Description of the task — Retype the Ed Lothamer profile between "Personal information" and "64th overall pick)", inclusive.

[Opening Supplied passage section]

Ed Lothamer

No. 82
- Positions: Defensive tackle, Defensive end

Personal information
- Born: May 20, 1942 Detroit, Michigan, U.S.
- Died: June 19, 2022 (aged 80)
- Listed height: 6 ft 5 in (1.96 m)
- Listed weight: 270 lb (122 kg)

Career information
- High school: Redford (Detroit)
- College: Michigan State (1960-1963)
- NFL draft: 1964 (5th round, 64th overall pick)
- AFL draft: 1964 (4th round, 26th overall pick)

Career history
- Kansas City Chiefs (1964–1969, 1971–1972);

Awards and highlights
- Super Bowl champion (IV); 2× AFL champion (1966, 1969);

Career NFL/AFL statistics
- Sacks: 4
- Stats at Pro Football Reference

= Ed Lothamer =

American football player (1942–2022)

[Closing Supplied passage section]
[Opening Dataset records section]

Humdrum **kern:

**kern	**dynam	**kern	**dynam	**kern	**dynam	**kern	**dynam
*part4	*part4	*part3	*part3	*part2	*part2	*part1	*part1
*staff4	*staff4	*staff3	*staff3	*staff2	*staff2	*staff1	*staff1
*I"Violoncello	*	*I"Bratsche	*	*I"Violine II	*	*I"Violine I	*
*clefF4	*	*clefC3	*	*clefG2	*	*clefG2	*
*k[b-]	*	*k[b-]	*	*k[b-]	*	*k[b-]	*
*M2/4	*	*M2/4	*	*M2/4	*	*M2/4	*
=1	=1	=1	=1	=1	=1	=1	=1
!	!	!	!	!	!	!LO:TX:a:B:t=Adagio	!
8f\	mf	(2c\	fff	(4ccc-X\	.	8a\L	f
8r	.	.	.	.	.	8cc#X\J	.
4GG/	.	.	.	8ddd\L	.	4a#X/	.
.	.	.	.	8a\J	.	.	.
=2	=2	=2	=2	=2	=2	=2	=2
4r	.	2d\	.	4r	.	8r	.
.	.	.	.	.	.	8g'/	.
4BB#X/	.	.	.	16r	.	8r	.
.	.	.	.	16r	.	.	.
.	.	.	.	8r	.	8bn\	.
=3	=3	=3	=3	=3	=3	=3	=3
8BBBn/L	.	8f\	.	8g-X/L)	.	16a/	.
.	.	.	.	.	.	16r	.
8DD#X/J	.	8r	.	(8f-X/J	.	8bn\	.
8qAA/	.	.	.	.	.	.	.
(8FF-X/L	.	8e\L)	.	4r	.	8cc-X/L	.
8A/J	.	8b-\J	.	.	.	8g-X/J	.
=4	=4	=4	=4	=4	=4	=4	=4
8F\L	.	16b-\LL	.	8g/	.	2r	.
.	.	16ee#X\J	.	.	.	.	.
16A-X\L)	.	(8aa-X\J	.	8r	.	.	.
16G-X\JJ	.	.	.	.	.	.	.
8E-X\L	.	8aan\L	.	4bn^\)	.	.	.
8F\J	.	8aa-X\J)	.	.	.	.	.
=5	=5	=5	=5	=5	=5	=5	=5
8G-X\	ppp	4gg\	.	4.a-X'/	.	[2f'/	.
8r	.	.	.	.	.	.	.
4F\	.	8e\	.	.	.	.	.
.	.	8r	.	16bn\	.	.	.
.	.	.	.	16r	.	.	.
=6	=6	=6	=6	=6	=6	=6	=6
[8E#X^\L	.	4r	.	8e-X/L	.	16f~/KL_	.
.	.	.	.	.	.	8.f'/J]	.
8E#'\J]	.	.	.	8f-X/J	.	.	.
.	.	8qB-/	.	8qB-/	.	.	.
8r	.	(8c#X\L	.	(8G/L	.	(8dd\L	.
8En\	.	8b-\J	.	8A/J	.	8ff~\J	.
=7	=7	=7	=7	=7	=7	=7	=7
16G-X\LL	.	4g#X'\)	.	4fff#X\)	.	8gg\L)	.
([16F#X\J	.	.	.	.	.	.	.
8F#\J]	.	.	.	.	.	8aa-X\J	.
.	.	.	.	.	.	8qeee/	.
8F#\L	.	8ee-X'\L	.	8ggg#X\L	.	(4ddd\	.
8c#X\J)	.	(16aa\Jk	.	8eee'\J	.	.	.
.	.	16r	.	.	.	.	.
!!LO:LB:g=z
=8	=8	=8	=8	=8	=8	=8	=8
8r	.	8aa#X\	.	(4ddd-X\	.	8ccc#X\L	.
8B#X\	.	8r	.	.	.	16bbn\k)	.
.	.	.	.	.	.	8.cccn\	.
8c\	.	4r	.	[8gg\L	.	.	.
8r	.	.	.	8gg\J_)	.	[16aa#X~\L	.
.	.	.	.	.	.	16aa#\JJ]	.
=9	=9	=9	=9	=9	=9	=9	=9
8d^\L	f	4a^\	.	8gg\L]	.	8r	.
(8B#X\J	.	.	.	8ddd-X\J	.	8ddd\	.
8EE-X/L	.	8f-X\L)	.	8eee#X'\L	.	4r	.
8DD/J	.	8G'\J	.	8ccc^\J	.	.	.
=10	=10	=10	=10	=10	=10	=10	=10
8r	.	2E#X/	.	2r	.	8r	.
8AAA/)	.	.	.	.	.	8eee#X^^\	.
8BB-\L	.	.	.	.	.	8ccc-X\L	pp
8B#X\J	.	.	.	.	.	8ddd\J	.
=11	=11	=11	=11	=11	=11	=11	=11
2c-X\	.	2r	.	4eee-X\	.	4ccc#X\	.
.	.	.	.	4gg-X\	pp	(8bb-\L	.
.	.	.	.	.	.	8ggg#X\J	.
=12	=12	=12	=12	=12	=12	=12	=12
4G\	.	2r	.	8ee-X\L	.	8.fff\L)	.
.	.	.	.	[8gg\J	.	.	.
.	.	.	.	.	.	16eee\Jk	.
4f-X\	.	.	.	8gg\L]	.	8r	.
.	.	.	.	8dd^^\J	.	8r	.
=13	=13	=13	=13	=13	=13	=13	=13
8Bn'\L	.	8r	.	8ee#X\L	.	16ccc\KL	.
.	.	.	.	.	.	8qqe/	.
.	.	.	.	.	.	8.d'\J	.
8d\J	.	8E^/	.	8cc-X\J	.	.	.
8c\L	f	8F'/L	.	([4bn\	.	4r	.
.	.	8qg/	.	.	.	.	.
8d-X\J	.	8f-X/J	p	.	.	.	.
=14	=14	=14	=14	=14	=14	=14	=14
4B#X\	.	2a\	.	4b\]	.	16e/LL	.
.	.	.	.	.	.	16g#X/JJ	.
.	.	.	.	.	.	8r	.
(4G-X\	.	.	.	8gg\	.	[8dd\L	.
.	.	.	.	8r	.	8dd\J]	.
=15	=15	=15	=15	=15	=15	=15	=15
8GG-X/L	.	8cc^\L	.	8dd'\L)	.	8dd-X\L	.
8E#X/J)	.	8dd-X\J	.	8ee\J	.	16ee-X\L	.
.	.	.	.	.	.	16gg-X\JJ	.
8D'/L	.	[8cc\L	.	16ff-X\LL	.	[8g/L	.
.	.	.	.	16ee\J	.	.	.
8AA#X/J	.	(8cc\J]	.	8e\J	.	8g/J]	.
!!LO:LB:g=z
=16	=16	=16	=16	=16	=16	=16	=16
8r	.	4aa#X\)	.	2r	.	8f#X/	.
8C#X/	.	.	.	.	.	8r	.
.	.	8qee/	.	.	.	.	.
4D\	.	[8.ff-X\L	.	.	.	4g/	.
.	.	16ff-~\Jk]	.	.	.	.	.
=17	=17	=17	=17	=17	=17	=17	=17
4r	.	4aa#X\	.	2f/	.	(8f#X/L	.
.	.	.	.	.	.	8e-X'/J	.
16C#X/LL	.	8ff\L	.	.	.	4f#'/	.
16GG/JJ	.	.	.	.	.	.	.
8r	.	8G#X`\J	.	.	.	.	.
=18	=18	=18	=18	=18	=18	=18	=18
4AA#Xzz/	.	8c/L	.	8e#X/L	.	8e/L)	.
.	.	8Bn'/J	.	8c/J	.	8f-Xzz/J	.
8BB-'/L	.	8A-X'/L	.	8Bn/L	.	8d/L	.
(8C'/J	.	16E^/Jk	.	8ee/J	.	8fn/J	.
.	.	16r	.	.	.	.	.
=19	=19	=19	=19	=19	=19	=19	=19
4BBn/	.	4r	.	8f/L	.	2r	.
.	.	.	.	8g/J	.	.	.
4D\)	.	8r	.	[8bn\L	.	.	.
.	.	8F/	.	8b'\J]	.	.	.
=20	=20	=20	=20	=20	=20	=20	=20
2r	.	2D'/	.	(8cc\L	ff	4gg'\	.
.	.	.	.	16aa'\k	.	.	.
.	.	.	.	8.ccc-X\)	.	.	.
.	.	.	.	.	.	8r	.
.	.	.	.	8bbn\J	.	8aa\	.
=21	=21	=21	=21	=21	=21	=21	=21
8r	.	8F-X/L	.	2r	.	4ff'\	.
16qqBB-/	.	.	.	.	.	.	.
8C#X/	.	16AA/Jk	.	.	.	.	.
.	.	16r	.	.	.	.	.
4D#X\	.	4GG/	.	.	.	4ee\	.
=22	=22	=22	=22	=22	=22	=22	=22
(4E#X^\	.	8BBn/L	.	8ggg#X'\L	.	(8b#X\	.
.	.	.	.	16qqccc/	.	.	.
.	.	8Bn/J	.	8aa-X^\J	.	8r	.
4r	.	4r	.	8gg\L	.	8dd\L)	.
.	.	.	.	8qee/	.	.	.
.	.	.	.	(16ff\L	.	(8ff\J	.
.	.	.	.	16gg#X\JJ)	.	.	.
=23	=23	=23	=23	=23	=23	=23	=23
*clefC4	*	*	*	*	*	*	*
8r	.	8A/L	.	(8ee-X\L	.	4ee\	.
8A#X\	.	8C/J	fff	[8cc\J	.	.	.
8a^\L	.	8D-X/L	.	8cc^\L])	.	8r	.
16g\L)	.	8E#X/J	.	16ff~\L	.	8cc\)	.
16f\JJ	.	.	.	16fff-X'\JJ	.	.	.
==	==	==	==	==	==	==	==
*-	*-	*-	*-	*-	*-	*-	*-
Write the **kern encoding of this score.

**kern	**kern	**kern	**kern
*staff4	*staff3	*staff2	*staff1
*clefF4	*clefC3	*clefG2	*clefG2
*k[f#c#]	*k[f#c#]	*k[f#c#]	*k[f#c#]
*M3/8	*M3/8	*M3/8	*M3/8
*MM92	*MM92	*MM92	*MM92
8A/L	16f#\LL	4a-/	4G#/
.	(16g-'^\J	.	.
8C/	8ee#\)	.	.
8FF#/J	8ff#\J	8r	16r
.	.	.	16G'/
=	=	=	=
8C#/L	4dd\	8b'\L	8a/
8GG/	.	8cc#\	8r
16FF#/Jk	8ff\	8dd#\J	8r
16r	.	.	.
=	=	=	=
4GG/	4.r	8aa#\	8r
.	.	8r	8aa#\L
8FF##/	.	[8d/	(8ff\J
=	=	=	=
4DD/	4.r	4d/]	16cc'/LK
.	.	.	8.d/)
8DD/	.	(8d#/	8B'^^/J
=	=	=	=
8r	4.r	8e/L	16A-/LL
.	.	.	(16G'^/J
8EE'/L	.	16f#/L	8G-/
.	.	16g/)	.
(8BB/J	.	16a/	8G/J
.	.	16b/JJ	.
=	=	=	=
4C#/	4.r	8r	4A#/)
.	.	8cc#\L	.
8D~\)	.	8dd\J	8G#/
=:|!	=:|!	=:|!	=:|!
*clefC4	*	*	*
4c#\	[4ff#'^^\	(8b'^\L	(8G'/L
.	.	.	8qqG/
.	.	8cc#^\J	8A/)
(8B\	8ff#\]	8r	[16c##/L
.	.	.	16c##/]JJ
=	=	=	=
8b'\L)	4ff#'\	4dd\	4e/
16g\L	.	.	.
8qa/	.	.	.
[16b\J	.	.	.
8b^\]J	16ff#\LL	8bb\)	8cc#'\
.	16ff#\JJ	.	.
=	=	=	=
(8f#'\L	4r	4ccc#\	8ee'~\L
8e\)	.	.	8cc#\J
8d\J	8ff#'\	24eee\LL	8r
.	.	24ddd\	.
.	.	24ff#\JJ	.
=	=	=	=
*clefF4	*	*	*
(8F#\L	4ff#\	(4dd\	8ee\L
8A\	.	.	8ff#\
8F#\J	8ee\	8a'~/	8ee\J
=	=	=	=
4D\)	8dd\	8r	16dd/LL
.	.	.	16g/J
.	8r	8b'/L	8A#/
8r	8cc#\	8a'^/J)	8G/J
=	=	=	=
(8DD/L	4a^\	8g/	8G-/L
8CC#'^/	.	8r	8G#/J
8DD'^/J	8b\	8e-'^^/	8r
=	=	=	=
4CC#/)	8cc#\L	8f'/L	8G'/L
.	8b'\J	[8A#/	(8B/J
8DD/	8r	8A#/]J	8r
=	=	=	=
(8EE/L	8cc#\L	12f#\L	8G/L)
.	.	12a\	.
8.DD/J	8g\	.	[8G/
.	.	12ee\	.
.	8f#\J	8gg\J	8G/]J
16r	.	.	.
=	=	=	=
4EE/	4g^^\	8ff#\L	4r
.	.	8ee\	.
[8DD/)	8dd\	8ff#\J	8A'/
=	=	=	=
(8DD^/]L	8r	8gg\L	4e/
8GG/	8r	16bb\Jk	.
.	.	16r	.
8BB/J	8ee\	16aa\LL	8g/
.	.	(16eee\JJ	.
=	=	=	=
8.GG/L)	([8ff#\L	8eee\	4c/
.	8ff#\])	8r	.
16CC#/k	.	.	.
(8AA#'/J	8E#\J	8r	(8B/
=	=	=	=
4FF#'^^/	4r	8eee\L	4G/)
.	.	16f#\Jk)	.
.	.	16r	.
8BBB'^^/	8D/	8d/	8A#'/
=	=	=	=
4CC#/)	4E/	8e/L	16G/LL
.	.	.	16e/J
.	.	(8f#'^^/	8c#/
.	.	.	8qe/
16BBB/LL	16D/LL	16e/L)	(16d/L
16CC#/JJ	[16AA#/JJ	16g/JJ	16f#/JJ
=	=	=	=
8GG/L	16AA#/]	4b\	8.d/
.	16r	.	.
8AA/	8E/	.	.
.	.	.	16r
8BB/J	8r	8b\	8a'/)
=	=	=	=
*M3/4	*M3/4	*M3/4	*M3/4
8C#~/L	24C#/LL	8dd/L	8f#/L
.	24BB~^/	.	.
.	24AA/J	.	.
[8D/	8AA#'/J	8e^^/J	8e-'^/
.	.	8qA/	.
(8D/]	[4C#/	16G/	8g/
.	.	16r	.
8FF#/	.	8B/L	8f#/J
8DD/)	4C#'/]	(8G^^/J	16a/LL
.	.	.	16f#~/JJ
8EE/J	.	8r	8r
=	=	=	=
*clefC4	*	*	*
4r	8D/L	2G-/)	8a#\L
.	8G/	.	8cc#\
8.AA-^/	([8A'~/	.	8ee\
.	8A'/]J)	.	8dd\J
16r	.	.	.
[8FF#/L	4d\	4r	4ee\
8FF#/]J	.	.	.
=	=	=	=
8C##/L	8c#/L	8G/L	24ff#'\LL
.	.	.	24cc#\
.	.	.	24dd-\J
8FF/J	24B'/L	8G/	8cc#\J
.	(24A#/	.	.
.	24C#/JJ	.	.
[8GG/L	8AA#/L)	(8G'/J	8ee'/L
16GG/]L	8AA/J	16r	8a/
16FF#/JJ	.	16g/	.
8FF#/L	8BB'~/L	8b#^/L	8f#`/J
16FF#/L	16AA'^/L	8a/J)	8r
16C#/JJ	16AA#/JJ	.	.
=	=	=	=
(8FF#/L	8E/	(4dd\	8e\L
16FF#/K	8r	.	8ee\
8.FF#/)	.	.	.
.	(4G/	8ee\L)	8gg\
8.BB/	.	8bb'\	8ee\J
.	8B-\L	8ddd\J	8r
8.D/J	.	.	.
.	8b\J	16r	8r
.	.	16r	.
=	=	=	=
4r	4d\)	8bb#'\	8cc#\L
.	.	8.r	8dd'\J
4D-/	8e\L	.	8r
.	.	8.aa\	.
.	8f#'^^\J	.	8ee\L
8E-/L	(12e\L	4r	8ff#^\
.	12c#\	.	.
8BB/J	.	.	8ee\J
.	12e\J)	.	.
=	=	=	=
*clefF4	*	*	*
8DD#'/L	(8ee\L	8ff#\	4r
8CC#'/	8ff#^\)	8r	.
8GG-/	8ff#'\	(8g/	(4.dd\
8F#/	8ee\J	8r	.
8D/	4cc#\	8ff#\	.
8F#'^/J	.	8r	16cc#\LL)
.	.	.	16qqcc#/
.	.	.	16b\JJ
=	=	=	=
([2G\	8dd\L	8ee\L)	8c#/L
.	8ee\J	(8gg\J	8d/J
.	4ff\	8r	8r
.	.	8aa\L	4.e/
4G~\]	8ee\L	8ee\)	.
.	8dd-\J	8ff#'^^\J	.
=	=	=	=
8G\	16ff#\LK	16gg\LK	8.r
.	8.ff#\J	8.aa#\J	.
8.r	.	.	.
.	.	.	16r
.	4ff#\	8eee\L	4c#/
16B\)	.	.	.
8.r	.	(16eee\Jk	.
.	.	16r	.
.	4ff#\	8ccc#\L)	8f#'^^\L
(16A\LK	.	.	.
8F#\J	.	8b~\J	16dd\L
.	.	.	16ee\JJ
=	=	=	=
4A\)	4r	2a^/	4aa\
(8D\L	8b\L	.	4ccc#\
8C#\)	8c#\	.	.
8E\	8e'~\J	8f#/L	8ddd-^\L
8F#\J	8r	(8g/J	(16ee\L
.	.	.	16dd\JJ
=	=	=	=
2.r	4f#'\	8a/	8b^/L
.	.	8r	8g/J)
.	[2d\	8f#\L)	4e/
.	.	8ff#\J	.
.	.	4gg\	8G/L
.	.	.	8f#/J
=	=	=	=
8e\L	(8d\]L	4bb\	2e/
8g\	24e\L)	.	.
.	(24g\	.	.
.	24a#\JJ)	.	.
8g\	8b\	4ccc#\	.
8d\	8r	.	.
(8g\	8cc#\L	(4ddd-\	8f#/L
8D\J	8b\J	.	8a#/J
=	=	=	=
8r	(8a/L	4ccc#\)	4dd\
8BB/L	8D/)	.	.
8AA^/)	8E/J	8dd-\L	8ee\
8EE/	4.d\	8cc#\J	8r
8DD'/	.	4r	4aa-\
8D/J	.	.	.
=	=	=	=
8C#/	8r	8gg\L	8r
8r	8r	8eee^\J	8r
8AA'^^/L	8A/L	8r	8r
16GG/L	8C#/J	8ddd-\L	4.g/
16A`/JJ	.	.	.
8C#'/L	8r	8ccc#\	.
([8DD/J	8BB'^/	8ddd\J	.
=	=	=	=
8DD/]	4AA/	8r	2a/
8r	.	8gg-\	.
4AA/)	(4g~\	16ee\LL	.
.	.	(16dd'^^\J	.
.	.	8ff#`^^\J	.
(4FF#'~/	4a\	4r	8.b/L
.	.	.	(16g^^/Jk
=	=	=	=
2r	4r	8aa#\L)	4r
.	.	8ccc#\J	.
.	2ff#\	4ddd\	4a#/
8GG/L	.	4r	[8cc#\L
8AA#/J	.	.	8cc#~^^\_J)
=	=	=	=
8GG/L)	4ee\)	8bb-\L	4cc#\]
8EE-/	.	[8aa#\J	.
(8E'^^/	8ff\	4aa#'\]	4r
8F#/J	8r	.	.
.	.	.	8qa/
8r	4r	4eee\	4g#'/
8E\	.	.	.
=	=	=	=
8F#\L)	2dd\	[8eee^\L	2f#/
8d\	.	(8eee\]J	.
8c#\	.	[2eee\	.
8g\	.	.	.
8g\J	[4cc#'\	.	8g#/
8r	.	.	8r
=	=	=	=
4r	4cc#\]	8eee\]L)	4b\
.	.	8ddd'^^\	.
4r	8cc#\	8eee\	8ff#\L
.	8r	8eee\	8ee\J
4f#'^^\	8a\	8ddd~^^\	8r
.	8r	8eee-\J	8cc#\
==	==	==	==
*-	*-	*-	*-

[Closing Dataset records section]

Exercise answer —
Personal information
- Born: May 20, 1942 Detroit, Michigan, U.S.
- Died: June 19, 2022 (aged 80)
- Listed height: 6 ft 5 in (1.96 m)
- Listed weight: 270 lb (122 kg)

Career information
- High school: Redford (Detroit)
- College: Michigan State (1960-1963)
- NFL draft: 1964 (5th round, 64th overall pick)